Electric vehicle (EV) stocks saw deep drawdowns in 2022 as investors in growth stocks dumped their shares in fear. Their pessimism wasn't unfounded -- the EV industry faced more challenges than ever in 2022, ranging from a shortage of key parts and supplies to sky-high global inflation, rising interest rates, the COVID-19 pandemic, and a raging war among other things. EV stocks crumbled as companies were forced to rethink their production and growth plans.

Yet, none of it takes away from the monstrous growth potential of the EV industry. That also means investors in equities who aren't taking advantage of such dips to buy promising beaten-down EV stocks are missing out on a rare opportunity to invest in a megatrend.

While many believe Tesla (TSLA 1.11%) is the go-to stock to bet on EVs, CEO Elon Musk's antics aren't helping the company and could be a lingering problem. Instead, I'd pay attention to a company that's a prominent player in one of Tesla's largest markets, and whose CEO is focused on taking the company to new heights. That's Nio (NIO 3.55%), and it's one of the most compelling beaten-down EV stocks to buy now and hold. Here's why.

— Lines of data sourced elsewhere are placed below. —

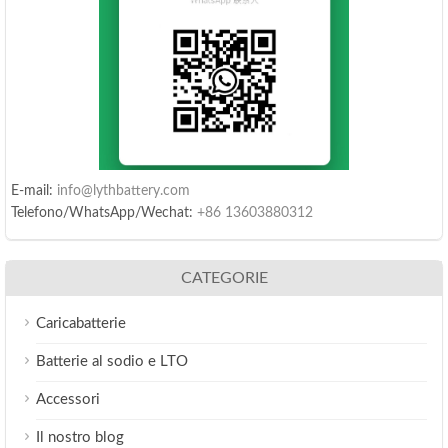
E-mail:
info@lythbattery.com
Telefono/WhatsApp/Wechat:
+86 13603880312
CATEGORIE
Caricabatterie
Batterie al sodio e LTO
Accessori
Il nostro blog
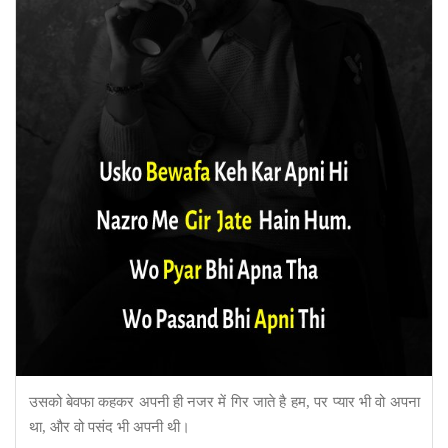
उसको बेवफा कहकर अपनी ही नजर में गिर जाते है हम, पर प्यार भी वो अपना
था, और वो पसंद भी अपनी थी।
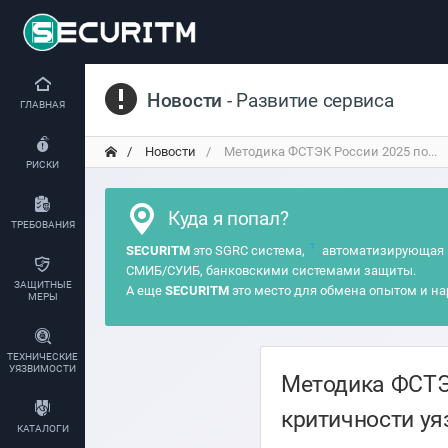
Новости
- Развитие сервиса
ГЛАВНАЯ
Новости
Методика ФСТЭК России 2025 по...
РИСКИ
Куда я попал?
ТРЕБОВАНИЯ
?
SECURITM
это SGRC система,
автоматизирующая 
СМИБ/СУИБ, банковскими системами защиты.
ЗАЩИТНЫЕ
А еще
SECURITM
это место для обмена опытом и на
МЕРЫ
ТЕХНИЧЕСКИЕ
УЯЗВИМОСТИ
Методика ФСТЭ
критичности уя
КАТАЛОГИ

Nio wants to catch up with Tesla

Nio is one of the largest players in China's premium EV market. In November, Nio's share in the EV market priced above 400,000 renminbi (RMB) hit 77.6%, according to CnEvPost.

Tesla may still be a much larger EV player overall in China, but Nio has a strong foothold in the premium market, and most of its recent moves and plans are aimed at beating out its arch-rival in the years to come. One example is ET5, a mid-size premium sedan that Nio started delivering recently. It rivals Tesla's Model 3, and Nio even expects ET5 sales volumes to surpass that of the hot-seller gasoline BMW 3 Series within a year.

Nio also plans to launch a Tesla Model Y rival in 2023, and it's just one of the five new products the company has lined up for the year. By June 2023, Nio expects to have a total of eight models on sale.

Nio ET5 sedan.

Image source: Nio.

At this pace, Nio could have something for everyone interested in EVs in the coming years. In fact, Nio is already targeting the mass EV market in China and wants to expand internationally (it has already entered Europe), all while vertically integrating the company. It is these plans that make Nio stock so attractive right now.

Nio's plans are impressive

Some of Nio's biggest plans for the coming years include a mass-market brand and manufacturing batteries and semiconductor chips in-house.

Nio is already working on a mass-market model that's expected to be priced between 200,000 and 300,000 RMB -- or roughly $28,700 to $43,000 --and should be ready for deliveries in China by the second half of 2024, followed by Europe. Importantly, the new product is expected to run on Nio's batteries.

In-house batteries could cut costs significantly for Nio and boost its gross margins. At a recent event  held in November, Nio's CEO William Li confirmed the company's plans to produce batteries and chips, and even said the company must manufacture these to reach 20% gross margins in the mass market. In the long run, Nio wants 70% of its battery requirements to be fulfilled in-house.

That's huge, as batteries account for almost 40% of EV costs and have been in short supply in 2022. The same goes for semiconductor chips, which were in acute shortage for a couple of years and thwarted the automotive industry's growth. Self-reliance on these key car parts, therefore, could prove to be a huge competitive advantage for Nio.

Of course, Nio will need a lot of money to achieve all of this. For now, the company has enough cash, its revenues are zooming, and Li expects Nio to break even soon.

Nio is a growth stock, and it's trading cheap

Despite all the challenges in 2022 -- especially COVID-19 disruptions in China that forced temporary production shutdowns – Nio's deliveries hit a record monthly high in November, taking the company's cumulative deliveries since inception to 273,741 units. Aside from ET5, sales got a lift from two new models that Nio began delivering in 2022: its flagship sedan ET7 and mid-large SUV ES7.

NIO Chart

NIO data by YCharts

With new launches coming up, Nio's revenues should only head higher. And if Li's words are anything go by, the company could break even by 2024.

As for cash, Nio had around $2.5 billion in cash and cash equivalents as of Sept. 30, 2022. Including short-term investments and restricted cash, its liquidity was around $7 billion.

Nio clearly has a lot going for it, and although investing in a Chinese stock may seem risky, Nio's electric cars have already been on the roads for several years now, and they're generating meaningful sales. For a growing company that brought in nearly $6 billion in revenue in the past 12 months, buying the stock at a market capitalization of $18 billion sounds like a great bet for investors in EVs.